July 19, 2013
Thomas Berding is an associate professor of studio art and currently chairman of the Department of Art and Art History. A practicing studio artist, Berding’s paintings have been recognized with awards from the National Endowment for the Arts, the Pollock-Krasner Foundation and the NEA/Mid America Arts Alliance.
In my studio, there is no preordained or mechanistic process I adopt when it comes to preparation for painting. Some of the source materials I do use function like talismans, others more like catalysts and still others operate more as reflective instruments. It is certainly not a linear affair.
In general, if I could find what I wanted in the source materials I wouldn’t feel compelled to paint and I would probably just re-present them (the sources) in another manner.
Blue Dish, oil on canvas, 44 x 48”, 2013
That said, my sources, including drawings, objects and collages, are like little keyholes I look through, offering me a limited but important view of the space I want to move the work into.
All along the painting process acts as a filter or amplifier; translating, modifying and editing numerous qualities that may be in the source material I am referencing or that emerges at various stages.

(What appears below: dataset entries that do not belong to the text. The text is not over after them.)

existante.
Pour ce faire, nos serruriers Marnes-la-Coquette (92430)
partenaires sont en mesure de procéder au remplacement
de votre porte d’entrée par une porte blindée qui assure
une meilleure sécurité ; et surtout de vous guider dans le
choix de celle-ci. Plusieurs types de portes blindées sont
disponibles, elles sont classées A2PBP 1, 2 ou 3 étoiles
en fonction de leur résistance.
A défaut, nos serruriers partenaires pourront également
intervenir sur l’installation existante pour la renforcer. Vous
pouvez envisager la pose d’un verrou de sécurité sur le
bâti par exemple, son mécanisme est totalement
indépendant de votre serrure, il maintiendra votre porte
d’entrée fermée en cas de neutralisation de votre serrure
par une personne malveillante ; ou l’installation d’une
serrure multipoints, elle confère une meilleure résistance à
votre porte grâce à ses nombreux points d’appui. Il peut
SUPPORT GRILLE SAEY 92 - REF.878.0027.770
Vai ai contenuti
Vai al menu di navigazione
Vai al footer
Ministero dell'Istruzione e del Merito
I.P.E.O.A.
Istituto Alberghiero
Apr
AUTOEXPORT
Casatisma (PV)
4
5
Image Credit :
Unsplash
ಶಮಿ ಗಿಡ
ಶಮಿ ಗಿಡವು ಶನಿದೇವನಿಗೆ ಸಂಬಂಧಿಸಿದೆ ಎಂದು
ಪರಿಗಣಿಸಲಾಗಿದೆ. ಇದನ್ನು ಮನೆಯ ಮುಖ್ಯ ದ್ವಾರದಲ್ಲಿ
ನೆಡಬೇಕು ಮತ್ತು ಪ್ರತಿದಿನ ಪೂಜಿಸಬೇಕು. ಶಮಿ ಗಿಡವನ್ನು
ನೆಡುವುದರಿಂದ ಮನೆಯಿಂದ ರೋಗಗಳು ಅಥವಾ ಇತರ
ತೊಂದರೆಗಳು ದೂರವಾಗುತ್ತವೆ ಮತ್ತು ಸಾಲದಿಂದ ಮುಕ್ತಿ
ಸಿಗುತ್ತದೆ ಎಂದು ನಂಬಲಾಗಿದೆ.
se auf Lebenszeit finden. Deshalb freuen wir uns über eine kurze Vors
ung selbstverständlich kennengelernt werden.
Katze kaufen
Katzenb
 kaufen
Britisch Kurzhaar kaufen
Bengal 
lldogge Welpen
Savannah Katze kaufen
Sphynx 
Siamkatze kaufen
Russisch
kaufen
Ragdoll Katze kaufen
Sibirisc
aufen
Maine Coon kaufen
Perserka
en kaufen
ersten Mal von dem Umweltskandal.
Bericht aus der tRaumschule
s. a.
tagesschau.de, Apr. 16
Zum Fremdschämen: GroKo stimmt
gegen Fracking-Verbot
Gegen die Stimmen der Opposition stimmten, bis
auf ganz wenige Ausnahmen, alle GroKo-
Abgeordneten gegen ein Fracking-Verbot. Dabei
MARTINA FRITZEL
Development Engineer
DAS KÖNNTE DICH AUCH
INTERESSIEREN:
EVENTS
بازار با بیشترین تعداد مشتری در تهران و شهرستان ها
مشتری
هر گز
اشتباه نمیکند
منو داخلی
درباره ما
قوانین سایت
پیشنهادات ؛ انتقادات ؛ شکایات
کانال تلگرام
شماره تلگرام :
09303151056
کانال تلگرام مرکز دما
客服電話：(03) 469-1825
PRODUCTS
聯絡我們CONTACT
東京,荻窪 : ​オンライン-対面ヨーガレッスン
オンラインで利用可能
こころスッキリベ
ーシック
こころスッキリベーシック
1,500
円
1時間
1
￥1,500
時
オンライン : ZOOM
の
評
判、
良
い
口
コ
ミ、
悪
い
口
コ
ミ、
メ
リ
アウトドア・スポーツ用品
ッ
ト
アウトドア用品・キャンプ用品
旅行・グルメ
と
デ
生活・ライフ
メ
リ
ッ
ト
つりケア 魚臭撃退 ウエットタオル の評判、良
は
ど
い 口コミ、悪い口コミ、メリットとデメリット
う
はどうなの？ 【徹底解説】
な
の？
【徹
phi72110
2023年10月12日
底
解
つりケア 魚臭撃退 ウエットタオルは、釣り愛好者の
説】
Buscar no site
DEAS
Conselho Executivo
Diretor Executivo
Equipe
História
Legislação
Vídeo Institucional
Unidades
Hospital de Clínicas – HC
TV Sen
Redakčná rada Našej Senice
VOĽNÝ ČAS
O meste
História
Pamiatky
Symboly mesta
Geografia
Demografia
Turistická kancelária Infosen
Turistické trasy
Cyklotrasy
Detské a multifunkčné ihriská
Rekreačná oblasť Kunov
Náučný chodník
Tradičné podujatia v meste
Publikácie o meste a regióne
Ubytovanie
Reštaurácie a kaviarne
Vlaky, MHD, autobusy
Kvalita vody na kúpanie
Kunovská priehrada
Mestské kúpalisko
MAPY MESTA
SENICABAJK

Clearly, the materiality and per formative character of painting and the histories and ideologies that are evoked are also a source of content in the work. In many ways, the paintings are also generative of each other, as I am usually working on a dozen or so paintings at a time when the studio is in full-tilt mode.
Command Tree (Modified), oil on canvas, 44 x 48”, 2013
In general, I am wholly incapable of understanding one piece as an entity unto itself, and whereas two canvases creates a kind of binary set-up, a multitude of canvases allows or even compels me to think in permutations and variations.
While one can drown in painting’s history and its deep pool of references, it is also an amazing resource to draw upon.
Painting is also curiously positioned to have an interesting dialogue with the ubiquitous two-dimensional screens that populate our lives. It can function as a high-touch alternative to such experiences and is also capable of absorbing and translating some of technology’s influence through a humanities-based perspective. While we are in a bit of a solipsistic age, it is also an age of open-source invention and indeed an exciting time to be a painter.